Qurban yang ia tunaikan ini bisa sekalian diniatkan aqiqah dan menyabot anjurannya. Pendapat ini yaitu opsi yang disampaikan sambil Mazhab Hanafi dan satu diantara riwayat Ahmad. Dari tataran tabi’in, Al-Hasan Al-Bashri, Putri Sirin, & Qatadah, setuju dengan ajaran ini. Meronce berargumentasi, wujud kedua kebiasaan sama, yakni mendekatkan ada kepada Yang mahakuasa swt. oleh sembelihan satwa. Keduanya sanggup saling melengkapi dan menimbun. Kasus hukumnya sama begitu shalat wajib di Langgar disertai dengan niat shalat sunah tahiyyatal masjid. Mantan mufti Arab Saudi, Syekh Muhammad bin Ibrahim, menyampaikan opsi ini.

Kedua kebiasaan itu tidak boleh disatukan dan gak bisa menghapuskan salah satunya. Qurban adalah qurban dan aqiqah adalah aqiqah. http://dapoeraqiqah.com/paket-aqiqah-bandung/ Pendapat itu disampaikan per Mazhab Maliki, Syafi’i, dan salah satu hal Mazhab Ahmad. Alasan yang mereka kemukakan, yaitu masing-masing dari akikah dan kurban memiliki wujud yang bertentangan. Maka ini, satu sama lain tidak boleh digabung.
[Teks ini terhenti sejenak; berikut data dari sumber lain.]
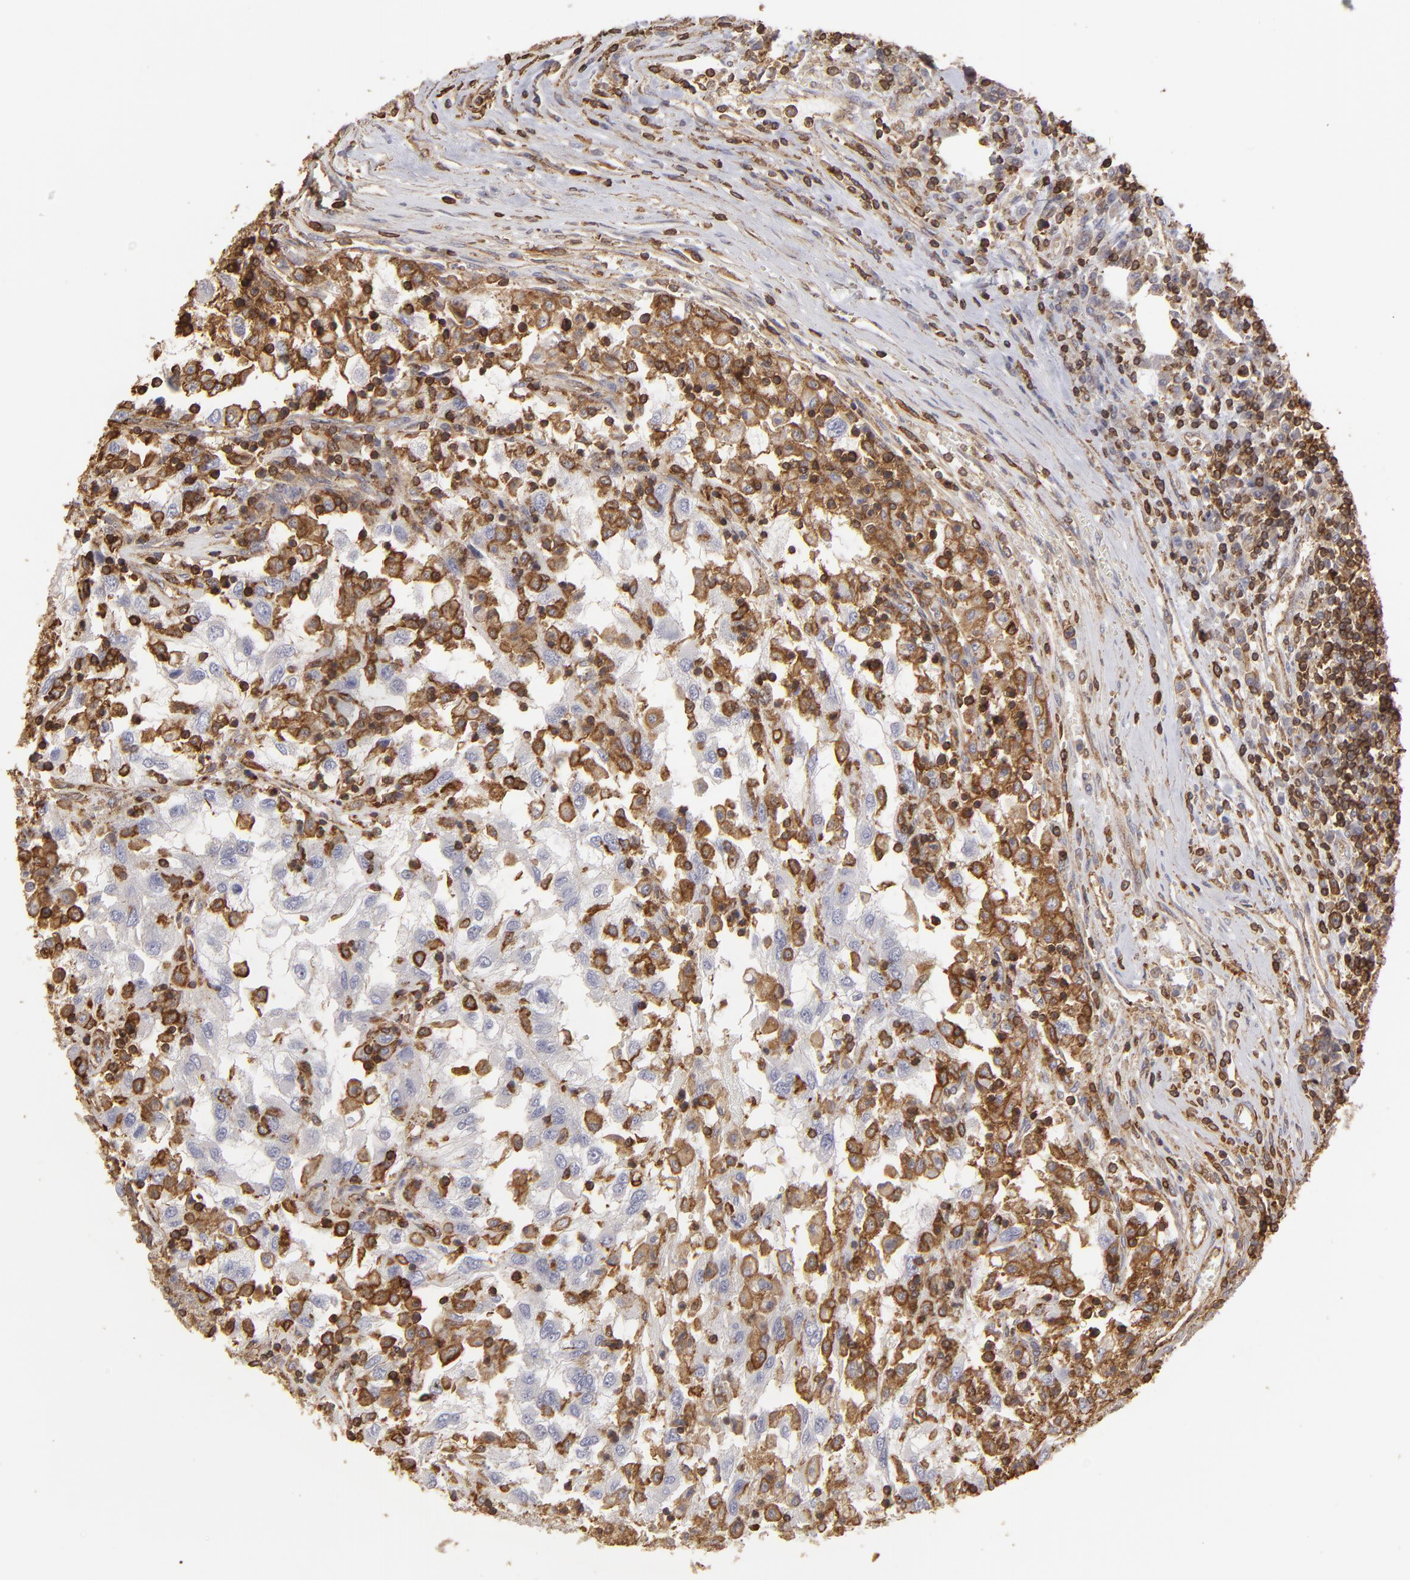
{"staining": {"intensity": "strong", "quantity": ">75%", "location": "cytoplasmic/membranous"}, "tissue": "renal cancer", "cell_type": "Tumor cells", "image_type": "cancer", "snomed": [{"axis": "morphology", "description": "Normal tissue, NOS"}, {"axis": "morphology", "description": "Adenocarcinoma, NOS"}, {"axis": "topography", "description": "Kidney"}], "caption": "The histopathology image displays immunohistochemical staining of renal cancer. There is strong cytoplasmic/membranous expression is present in about >75% of tumor cells. (DAB (3,3'-diaminobenzidine) IHC with brightfield microscopy, high magnification).", "gene": "ACTB", "patient": {"sex": "male", "age": 71}}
Latar belakang serta motif di balik kesunnahan kedua ibadah itu pun berselisih. Jadi, tenang tepat disatukan. Misalnya, kompensasi yang berlaku di haji tamattu' & denda yang berlaku dalam fidyah.

Comments


Create your free website at Beep.com
 
The responsible person for the content of this web site is solely
the webmaster of this website, approachable via this form!